When Prices soar and hopes plunge
In Zimbabwe, a disaster of one man's making
Official government figures in May put the nation's annual inflation rate at 1,042.9 percent, though private economists say the real figure is close to 2,000 percent, with shoppers forced to carry bags of freshly printed currency to pay for even the smallest purchases. In contrast, all of Zimbabwe's neighbors--South Africa, Botswana, Zambia, and Mozambique--are registering impressive economic growth as a result of free-market policies.

The nation's economic collapse has been accompanied by social decline. The World Health Organization puts life expectancy for Zimbabwean women at 34, the lowest in the world. Some 3,000 people a week die of AIDS-related illnesses despite a recent decline in the spread of the HIV virus. As many as 3.5 million Zimbabweans, many former farm laborers, have given up hope and fled to South Africa, Botswana, and Britain. "Zimbabwe is heading toward a catastrophe," says Bulawayo Mayor Japhet Ndabeni-Ncube. "We urgently need a leader to come out from the rubble."
Mugabe, however, shows no sign of leaving soon. In fact, there is speculation he plans to postpone the scheduled 2008 presidential election so he can remain in power until 2010, when presidential and parliamentary elections would be held concurrently. What may happen after Mugabe finally goes is anybody's guess. Many observers predict a fierce internal struggle within the ruling Zimbabwe African National Union-Patriotic Front Party that could spill into violence. The political class is not providing much of an alternative. The opposition Movement for Democratic Change recently split into two rival factions and is unable to offer any resistance to the politics of the government.
The regime finds itself increasingly isolated. Mugabe has called for "bridge building" with the outside world, but apart from China, Malawi, and Cuba, there are few takers. "Absent the recognition on the part of the government that it needs to make some hard choices and undertake a profound transformation, bridge building is just another diplomatic gambit," says the outspoken U.S. ambassador, Christopher Dell.
Meanwhile, Zimbabwe tumbles ever more deeply into a police state. Students are beaten, arrested, and jailed for complaining about a 300 percent rise in school fees or for taking down Mugabe's portrait from a schoolroom. Radio and television stations are under tight government control. Although a few independent newspapers continue to publish, the widely circulated opposition Daily News has been shut since 2003. The bureaucracy has been militarized, with retired high-ranking officers now heading ministries, minding the activities of the Central Bank, and sitting as judges. "People are being held, imprisoned by Mugabe's forces, Mugabe's laws. They are harassed, fearful; they are not free to talk," says Bulawayo Archbishop Pius Ncube, one of the regime's most ardent critics and himself a frequent target of government bullying.
Yet most of the victims, like Fredy Mwachipa, are quiet bystanders. A year ago, police showed up in Mwachipa's poor district on the outskirts of Harare and ordered him and his neighbors to destroy their homes. It was part of the government's declared urban cleanup campaign, called Operation Murambatsvina ("Drive Out Filth"), which left at least 700,000 people without homes and businesses. The real priority was to disperse disaffected slum dwellers before they could coalesce into a threat to Mugabe's rule. "The police came in trucks, went into the houses, and told everyone to get out," Mwachipa explains, sitting inside the wood and plastic sheeting structure donated by a local charity that is his new home. "They said we must take everything out and destroy the house. 'You are no longer living here,'they said."

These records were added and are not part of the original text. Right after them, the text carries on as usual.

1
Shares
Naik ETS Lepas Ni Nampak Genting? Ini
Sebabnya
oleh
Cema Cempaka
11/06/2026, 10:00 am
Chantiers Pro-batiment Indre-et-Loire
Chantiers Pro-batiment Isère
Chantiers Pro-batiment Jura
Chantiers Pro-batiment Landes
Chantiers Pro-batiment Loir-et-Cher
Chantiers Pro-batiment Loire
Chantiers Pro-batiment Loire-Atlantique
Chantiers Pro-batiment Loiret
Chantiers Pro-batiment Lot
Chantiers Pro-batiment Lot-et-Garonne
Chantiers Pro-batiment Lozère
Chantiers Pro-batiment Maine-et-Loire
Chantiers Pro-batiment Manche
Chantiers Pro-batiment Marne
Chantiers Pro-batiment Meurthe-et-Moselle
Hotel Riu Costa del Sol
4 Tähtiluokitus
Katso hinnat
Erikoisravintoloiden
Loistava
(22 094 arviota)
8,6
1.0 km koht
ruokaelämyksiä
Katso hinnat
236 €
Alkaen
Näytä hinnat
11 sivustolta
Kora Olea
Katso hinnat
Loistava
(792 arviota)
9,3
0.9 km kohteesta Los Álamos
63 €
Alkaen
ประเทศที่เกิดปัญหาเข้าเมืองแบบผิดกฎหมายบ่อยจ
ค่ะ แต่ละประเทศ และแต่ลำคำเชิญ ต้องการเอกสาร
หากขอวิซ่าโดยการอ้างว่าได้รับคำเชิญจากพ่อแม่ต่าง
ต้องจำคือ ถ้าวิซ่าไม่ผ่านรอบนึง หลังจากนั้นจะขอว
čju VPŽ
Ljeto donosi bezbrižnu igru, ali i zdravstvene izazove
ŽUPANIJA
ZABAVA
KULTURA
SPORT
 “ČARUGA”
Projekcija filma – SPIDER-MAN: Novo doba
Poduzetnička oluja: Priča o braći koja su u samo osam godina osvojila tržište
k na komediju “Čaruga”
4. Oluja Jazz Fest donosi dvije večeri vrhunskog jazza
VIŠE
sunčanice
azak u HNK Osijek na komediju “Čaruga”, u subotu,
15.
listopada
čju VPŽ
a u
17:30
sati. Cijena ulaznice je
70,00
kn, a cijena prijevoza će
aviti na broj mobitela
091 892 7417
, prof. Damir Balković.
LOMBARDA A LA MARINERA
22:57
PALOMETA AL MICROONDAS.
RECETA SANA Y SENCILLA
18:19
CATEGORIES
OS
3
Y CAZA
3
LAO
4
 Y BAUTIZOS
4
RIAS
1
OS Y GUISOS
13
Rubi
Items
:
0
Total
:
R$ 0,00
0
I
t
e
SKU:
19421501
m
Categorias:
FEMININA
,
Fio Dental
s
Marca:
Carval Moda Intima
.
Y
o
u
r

Mwachipa and his wife and four children, as well as hundreds of neighbors, were trucked to a farm. He and most of the others were allowed to return one month later after producing land deeds proving they owned their homes. By then, however, the police had used picks and shovels to finish the work of destroying the dwellings. "We fault the president," Mwachipa, a night watchman, says softly. "He is not ruling the country the way he is supposed to." On that, there is no question.